The challenges were already big. We were planning to build and integrate different applications within our Intelligent Business Cloud, so we needed to automate things and enable reusability when it comes to building different user interfaces.

Using UI Frameworks Compatible with Angular

Since we decided to use Angular (2+) and TypeScript for our Front-end applications, we were looking for suitable UI Frameworks, which would be Angular compatible. So, initially we decided to clone the Material2 Angular framework from GitHub (in very early stages of development), and re-use their components to build our UI.

At the time, our design team was quite Material Design oriented, so Material2 was the perfect library for us to use. However, Material2 would not cut our requirements, as our Products were growing, and our requirements and challenges were growing along with them.

What Did We Do?

We decided to build our own Front-End library, based on Material2 architecture, which would allow us to custom design our components based on our needs and requirements. Hence, Emotion was born.

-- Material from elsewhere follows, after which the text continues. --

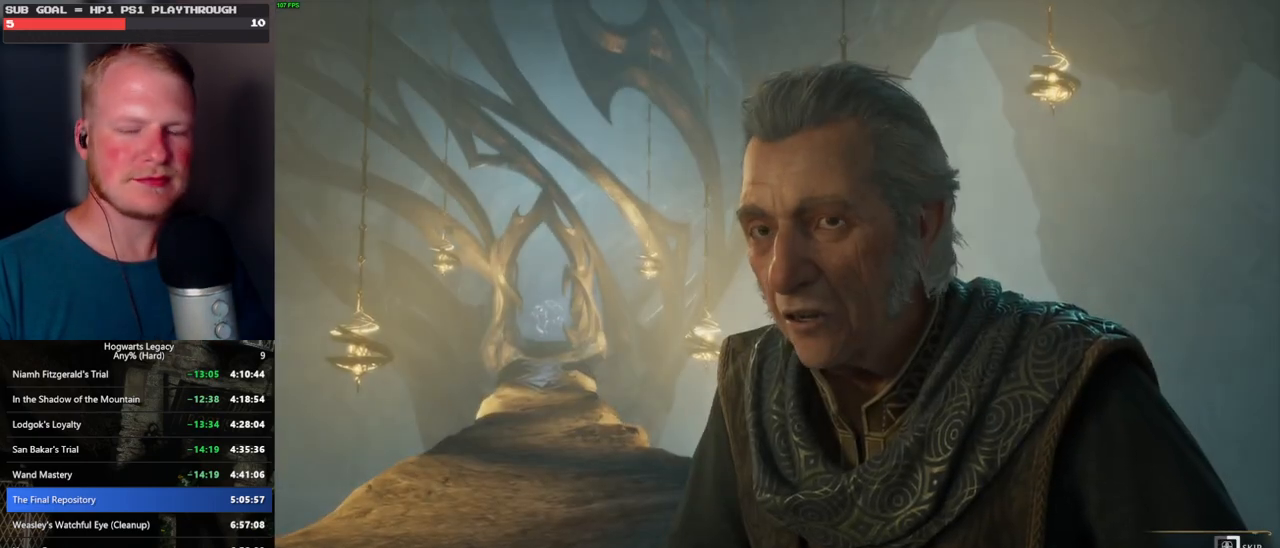
{"keys": ["q"], "mouse": [], "events": []}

Our design team wrote usage guidelines, which would contain a set of rules on how to use particular UI elements, such as buttons, modals or forms, along by designing a whole set of components, which by now have created our own IBC design system.

In Emotion, we initially only added components we already had designs for, starting from UI-oriented, to extended functionality components. We later included IBC-exclusive components which were essentially sets of already-existing Emotion components.

Later on, since we plan to make our library open-source and publish it online, we separated IBC related components into another library called Emotion Cloud, which makes Emotion a library fully independent from Celonisโ€”one which other people can use in the future for their own projects.

How We Built the Emotion-Angular Library


We build our components based on Atomic Design structure, using SCSS for our styles and Angular/TypeScript for the Front-End. Our components are divided as follows:

These components include buttons, forms, modals, lists, tables, tooltips and more.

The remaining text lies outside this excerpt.